DÜNYADAKI EN BÜYÜK RIFT HATTI :
Afrika'daki Mozambik'ten başlar. Lübnan, Filistin, Suriye üzerinden Amik ovasına ve Maraş'a kadar uzanır. Bu çöküntülerin içinde çeşitli göller oluşmuştur.
Bunlar ,
Albert, Lut, Tanganika, Victoria, Rudolf, Nyasa, Kivu.
Fay hatları, yer kabuğunun zayıf ve hareket halindeki bölgeleridir. Volkanik sahalar, genç kıvrım dağları ve deprem alanlarının uzanışı fay hatlarıyla paralellik gösterir.
B. KITA OLUŞUMU HAREKETLERI (EPIROJENEZ)
Kara ve denizlerde düşey doğrultudaki alçalma yükselme hareketlerine epirojenez denir. Başka bir ifade ile, yer kabuğunun geniş alanlı yaylanma hareketleridir.
Farklı yoğunluktaki yer kabuğu parçaları manto üzerinde dengeli bir biçimde dururlar. Bu olaya izostazi, dengeye ise izostatik denge denir. Herhangi bir yerde epirojenez olayının olabilmesi için, izostatik dengenin bozulması gereklidir.
Izostatik dengeyi bozan olaylar şunlardır:
Iklim değişiklikleri
Yeni bir dağ oluşumu
Engebeli yüksek yerlerin fazla aşınması
Deniz çukurluklarında tortulanmanın fazla olması
Izostatik dengeyi bozan yukarıdaki olaylar sonucu karalar hafiflemekte ve yükselmektedir. Karalar yükselince deniz seviyesi gerilemekte, deniz altındaki alanlar kara haline gelmektedir. Bu şekilde, deniz seviyesinin alçalması olayına regresyon denir.
Karalardaki, lavlar, birikmeler, buzullaşma, vb. olaylar sonucunda da karaların yükü artmakta ve ağırlaşarak ya da iç kuvvetlerin etkisiyle çökmektedir.
Bu alçalma sonucunda denizler karalara doğru ilerlemekte ve kara parçaları sular altında kalmaktadır. Bu şekilde, deniz seviyesinin yükselmesi olayına da transgresyon adı verilir.
Epirojenik hareketlere örnek olarak, Iskandinav Yarımadası ve Kanada verilebilir. Buzul çağında buralarda 1 - 2 km kalınlığında bir buz tabakası vardı. Sonradan buzullar eriyince, karaların üzerindeki yük azaldı ve mağmaya doğru gömülen bu kara parçaları tekrar yükselmeye başladı. Bu yükselme, günümüzde de yavaş yavaş devam etmektedir.

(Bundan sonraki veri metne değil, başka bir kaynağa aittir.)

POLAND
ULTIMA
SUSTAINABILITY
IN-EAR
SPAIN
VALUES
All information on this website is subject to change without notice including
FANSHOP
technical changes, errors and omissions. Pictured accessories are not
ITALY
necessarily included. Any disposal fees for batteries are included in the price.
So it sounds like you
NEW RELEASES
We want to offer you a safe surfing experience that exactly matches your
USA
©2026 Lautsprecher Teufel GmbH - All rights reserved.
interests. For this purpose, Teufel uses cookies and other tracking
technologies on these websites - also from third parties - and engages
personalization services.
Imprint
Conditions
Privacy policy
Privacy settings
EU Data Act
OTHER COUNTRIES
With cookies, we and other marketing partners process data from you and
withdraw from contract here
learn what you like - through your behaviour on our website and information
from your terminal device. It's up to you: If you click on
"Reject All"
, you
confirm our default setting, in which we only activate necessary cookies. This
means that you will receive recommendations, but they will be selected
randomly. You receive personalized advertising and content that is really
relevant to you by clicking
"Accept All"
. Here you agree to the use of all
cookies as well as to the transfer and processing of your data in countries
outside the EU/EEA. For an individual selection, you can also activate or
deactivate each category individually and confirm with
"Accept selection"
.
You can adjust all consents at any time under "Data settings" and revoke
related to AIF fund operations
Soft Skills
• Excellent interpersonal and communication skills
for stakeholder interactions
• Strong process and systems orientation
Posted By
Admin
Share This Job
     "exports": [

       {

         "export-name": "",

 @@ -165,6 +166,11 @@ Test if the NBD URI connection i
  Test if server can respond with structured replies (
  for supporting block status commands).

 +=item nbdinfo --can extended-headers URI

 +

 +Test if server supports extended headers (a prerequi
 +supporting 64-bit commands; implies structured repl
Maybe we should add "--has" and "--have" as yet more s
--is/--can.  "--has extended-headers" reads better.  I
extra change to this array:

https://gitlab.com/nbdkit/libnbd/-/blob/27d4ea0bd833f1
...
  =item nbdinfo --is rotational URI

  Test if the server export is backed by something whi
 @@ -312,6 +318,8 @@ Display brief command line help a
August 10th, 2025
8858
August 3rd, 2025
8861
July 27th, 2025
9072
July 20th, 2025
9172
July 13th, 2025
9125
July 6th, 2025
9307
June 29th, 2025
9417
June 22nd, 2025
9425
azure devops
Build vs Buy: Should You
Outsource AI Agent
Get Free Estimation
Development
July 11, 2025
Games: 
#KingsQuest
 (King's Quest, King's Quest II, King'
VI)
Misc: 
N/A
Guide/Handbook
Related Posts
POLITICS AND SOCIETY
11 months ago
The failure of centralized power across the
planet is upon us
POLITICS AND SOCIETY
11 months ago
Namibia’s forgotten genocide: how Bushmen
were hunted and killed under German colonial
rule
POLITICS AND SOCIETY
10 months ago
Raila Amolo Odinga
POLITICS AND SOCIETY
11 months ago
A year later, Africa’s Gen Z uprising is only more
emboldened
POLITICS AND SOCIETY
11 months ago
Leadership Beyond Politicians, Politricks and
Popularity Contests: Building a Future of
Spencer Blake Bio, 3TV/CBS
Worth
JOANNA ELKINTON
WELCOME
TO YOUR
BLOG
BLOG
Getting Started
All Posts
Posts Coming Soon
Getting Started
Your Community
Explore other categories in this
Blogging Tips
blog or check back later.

EPIROJENIK HAREKETLERE ÖRNEKLER:* Venedik şehri yılda 4mm batmaktadır.
* Tokyo yılda 1.8 cm'lik batmaktadır.
* Ülkemizde Karadeniz ve Akdeniz havzaları çökmektedir.
* Iskandinavya üzerindeki buzulların erimesiyle her yıl yükselmektedir.
Epirojenik hareketler, Türkiye'de de olmaktadır. Anadolu milyonlarca yıldır yükselmekte, buna karşılık Karadeniz ve Doğu Akdeniz havzaları çökmektedir. Buna bağlı olarak, Çukurova Havzası ile Ergene Ovası hızlı bir çökme içine girmişler ve tortulanma alanı olmuşlardır.